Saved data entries
◇ ◇ ◇ ◇ ◇
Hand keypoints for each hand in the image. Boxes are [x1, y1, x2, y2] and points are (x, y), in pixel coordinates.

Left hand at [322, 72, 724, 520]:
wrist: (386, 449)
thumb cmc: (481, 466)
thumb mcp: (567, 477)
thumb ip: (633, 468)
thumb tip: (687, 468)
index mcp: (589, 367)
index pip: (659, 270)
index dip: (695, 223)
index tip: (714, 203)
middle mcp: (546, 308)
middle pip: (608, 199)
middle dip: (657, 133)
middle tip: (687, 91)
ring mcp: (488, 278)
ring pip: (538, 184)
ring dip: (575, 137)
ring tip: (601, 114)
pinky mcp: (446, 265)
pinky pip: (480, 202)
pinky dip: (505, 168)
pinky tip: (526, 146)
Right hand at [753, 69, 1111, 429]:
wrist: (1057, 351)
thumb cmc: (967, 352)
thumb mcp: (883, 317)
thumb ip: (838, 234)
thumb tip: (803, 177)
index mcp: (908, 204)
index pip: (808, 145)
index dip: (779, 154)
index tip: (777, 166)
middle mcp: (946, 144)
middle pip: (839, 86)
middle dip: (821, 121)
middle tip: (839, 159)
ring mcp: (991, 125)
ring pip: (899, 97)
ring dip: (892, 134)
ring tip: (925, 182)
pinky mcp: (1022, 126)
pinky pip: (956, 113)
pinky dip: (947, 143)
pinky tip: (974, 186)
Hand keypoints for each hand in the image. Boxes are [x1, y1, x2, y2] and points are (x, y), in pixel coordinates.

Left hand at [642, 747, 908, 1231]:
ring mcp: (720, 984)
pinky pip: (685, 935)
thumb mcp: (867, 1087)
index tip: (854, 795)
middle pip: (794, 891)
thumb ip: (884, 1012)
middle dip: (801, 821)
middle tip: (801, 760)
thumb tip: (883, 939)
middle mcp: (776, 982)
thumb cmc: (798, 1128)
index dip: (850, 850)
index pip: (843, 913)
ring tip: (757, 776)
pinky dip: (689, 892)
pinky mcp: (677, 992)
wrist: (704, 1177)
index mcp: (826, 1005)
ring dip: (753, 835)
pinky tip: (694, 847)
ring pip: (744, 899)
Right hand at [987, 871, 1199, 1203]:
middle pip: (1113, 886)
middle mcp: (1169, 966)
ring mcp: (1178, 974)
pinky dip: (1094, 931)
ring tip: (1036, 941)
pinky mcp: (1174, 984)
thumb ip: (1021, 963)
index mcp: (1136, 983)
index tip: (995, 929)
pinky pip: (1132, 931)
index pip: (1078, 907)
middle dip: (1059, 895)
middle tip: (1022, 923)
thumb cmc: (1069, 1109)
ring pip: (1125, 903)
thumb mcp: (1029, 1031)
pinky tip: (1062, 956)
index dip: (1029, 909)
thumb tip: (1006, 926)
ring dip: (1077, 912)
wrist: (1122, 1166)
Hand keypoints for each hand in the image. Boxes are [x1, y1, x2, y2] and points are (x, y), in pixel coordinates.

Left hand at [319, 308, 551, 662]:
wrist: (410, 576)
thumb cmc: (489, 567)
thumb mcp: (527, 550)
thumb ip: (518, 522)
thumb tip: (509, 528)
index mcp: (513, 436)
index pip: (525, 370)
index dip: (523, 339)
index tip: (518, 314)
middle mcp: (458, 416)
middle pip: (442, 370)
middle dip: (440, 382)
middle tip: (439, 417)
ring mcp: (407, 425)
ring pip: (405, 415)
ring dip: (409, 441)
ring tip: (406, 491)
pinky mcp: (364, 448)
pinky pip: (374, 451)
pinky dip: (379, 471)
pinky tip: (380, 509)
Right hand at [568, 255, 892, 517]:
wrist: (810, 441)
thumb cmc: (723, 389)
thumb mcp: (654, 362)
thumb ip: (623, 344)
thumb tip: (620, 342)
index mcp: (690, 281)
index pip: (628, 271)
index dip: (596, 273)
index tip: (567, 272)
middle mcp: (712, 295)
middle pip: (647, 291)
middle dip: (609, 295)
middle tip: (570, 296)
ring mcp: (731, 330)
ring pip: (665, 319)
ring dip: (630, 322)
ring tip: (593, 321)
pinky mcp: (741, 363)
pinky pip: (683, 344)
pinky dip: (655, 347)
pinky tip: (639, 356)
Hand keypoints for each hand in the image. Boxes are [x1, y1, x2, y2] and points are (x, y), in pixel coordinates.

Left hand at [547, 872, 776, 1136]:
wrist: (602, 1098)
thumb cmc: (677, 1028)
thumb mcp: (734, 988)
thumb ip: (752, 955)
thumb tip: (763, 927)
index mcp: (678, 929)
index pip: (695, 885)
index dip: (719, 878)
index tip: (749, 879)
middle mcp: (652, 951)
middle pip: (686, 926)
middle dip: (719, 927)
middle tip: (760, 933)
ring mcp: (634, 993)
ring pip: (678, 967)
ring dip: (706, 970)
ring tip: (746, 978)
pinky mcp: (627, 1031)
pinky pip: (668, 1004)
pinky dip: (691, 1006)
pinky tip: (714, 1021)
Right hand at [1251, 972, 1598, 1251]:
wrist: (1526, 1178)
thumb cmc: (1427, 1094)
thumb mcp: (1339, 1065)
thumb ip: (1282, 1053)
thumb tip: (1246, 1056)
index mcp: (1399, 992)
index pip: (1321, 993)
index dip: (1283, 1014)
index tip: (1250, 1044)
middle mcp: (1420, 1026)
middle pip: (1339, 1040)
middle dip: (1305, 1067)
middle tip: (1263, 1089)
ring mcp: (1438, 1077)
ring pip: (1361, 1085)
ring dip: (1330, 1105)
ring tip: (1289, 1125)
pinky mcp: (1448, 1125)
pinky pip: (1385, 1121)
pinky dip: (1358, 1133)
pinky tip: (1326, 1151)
◇ ◇ ◇ ◇ ◇
BRIEF
For this exercise, restate every record word for word.

EXPECTED OUTPUT
Hand keypoints for each hand in the image. Boxes are [x1, y1, x2, y2] and points are (x, y), in pixel coordinates.

Left hand at [322, 72, 724, 520]:
wrist: (386, 449)
thumb cmc: (481, 466)
thumb mcp: (567, 477)
thumb ip: (633, 468)
thumb tip: (687, 468)
index mcp: (589, 367)
index pip: (659, 270)
index dip: (695, 223)
index tip: (714, 203)
middle mcp: (546, 308)
middle pip: (608, 199)
middle dip: (657, 133)
middle tip: (687, 91)
ring mcp: (488, 278)
ring pip: (538, 184)
ring dip: (575, 137)
ring tip: (601, 114)
pinky mcp: (446, 265)
pinky pip: (480, 202)
pinky dip: (505, 168)
pinky tip: (526, 146)
Right hand at [753, 69, 1111, 429]:
wrist: (1057, 351)
thumb cmc: (967, 352)
thumb mcp: (883, 317)
thumb ip: (838, 234)
thumb tip: (803, 177)
index mcp: (908, 204)
index pip: (808, 145)
index dip: (779, 154)
index tip: (777, 166)
middle mcp: (946, 144)
middle pip: (839, 86)
middle dip: (821, 121)
middle tip: (839, 159)
ring mcp: (991, 125)
ring pip: (899, 97)
ring dip: (892, 134)
ring tip: (925, 182)
pinky mcp: (1022, 126)
pinky pip: (956, 113)
pinky dip: (947, 143)
pinky tip: (974, 186)
Hand keypoints for each hand in the image. Boxes are [x1, y1, x2, y2] and points are (x, y), in pixel coordinates.

Left hand at [642, 747, 908, 1231]:
ring mcp: (720, 984)
pinky pip: (685, 935)
thumb mcp: (867, 1087)
index tip: (854, 795)
middle pip: (794, 891)
thumb ip: (884, 1012)
middle dip: (801, 821)
middle tip: (801, 760)
thumb tip: (883, 939)
middle mcp: (776, 982)
thumb cmc: (798, 1128)
index dip: (850, 850)
index pip: (843, 913)
ring tip: (757, 776)
pinky dip: (689, 892)
pinky mcp: (677, 992)
wrist: (704, 1177)
index mcp: (826, 1005)
ring dip: (753, 835)
pinky tip: (694, 847)
ring pip: (744, 899)
Right hand at [987, 871, 1199, 1203]:
middle pip: (1113, 886)
middle mcp: (1169, 966)
ring mcp: (1178, 974)
pinky dip: (1094, 931)
ring tip: (1036, 941)
pinky mcp: (1174, 984)
thumb ip: (1021, 963)
index mcp: (1136, 983)
index tip: (995, 929)
pinky pip: (1132, 931)
index pip: (1078, 907)
middle dip: (1059, 895)
middle tip: (1022, 923)
thumb cmc: (1069, 1109)
ring pip: (1125, 903)
thumb mcp: (1029, 1031)
pinky tip: (1062, 956)
index dip: (1029, 909)
thumb tip: (1006, 926)
ring dip: (1077, 912)
wrist: (1122, 1166)
Hand keypoints for each hand in the image. Boxes are [x1, y1, x2, y2] and points are (x, y), in pixel coordinates.

Left hand at [319, 308, 551, 662]:
wrist: (410, 576)
thumb cmc: (489, 567)
thumb mcp: (527, 550)
thumb ip: (518, 522)
thumb tip: (509, 528)
index mcp: (513, 436)
index pip: (525, 370)
index dip: (523, 339)
index tip: (518, 314)
middle mcp: (458, 416)
middle pip: (442, 370)
middle dip: (440, 382)
middle tip: (439, 417)
ring mcp: (407, 425)
ring pip: (405, 415)
ring dip: (409, 441)
ring tip: (406, 491)
pinky mcp: (364, 448)
pinky pip: (374, 451)
pinky dip: (379, 471)
pinky tip: (380, 509)
Right hand at [568, 255, 892, 517]:
wrist: (810, 441)
thumb cmc: (723, 389)
thumb mcp: (654, 362)
thumb ip: (623, 344)
thumb tip: (620, 342)
index mcp: (690, 281)
index pip: (628, 271)
index dip: (596, 273)
index tip: (567, 272)
middle mcp: (712, 295)
middle pip: (647, 291)
middle dip: (609, 295)
middle tip: (570, 296)
ring mcp: (731, 330)
ring pip: (665, 319)
ring dip: (630, 322)
ring tip: (593, 321)
pinky mcp: (741, 363)
pinky pip: (683, 344)
pinky dip: (655, 347)
pinky tip: (639, 356)
Hand keypoints for each hand in the image. Boxes are [x1, y1, x2, y2] and points are (x, y), in pixel coordinates.

Left hand at [547, 872, 776, 1136]:
wrist: (602, 1098)
thumb cmc: (677, 1028)
thumb mcp: (734, 988)
thumb ip: (752, 955)
thumb tip: (763, 927)
index mcp: (678, 929)
index pip: (695, 885)
index dip: (719, 878)
index tip: (749, 879)
middle mcp: (652, 951)
middle pip: (686, 926)
middle dip: (719, 927)
middle tip: (760, 933)
ring mcp: (634, 993)
ring pip: (678, 967)
ring dip: (706, 970)
ring tip: (746, 978)
pinky mcp: (627, 1031)
pinky pip: (668, 1004)
pinky dip: (691, 1006)
pinky tip: (714, 1021)
Right hand at [1251, 972, 1598, 1251]:
wrist: (1526, 1178)
thumb cmc: (1427, 1094)
thumb mcp: (1339, 1065)
thumb ip: (1282, 1053)
thumb tip: (1246, 1056)
index mcp: (1399, 992)
index pip: (1321, 993)
index dip: (1283, 1014)
index tip: (1250, 1044)
middle mcp: (1420, 1026)
middle pip: (1339, 1040)
middle dip: (1305, 1067)
middle tip: (1263, 1089)
ring mcp: (1438, 1077)
ring pip: (1361, 1085)
ring dip: (1330, 1105)
ring tip: (1289, 1125)
pinky mcp: (1448, 1125)
pinky pip: (1385, 1121)
pinky dip: (1358, 1133)
pinky tip: (1326, 1151)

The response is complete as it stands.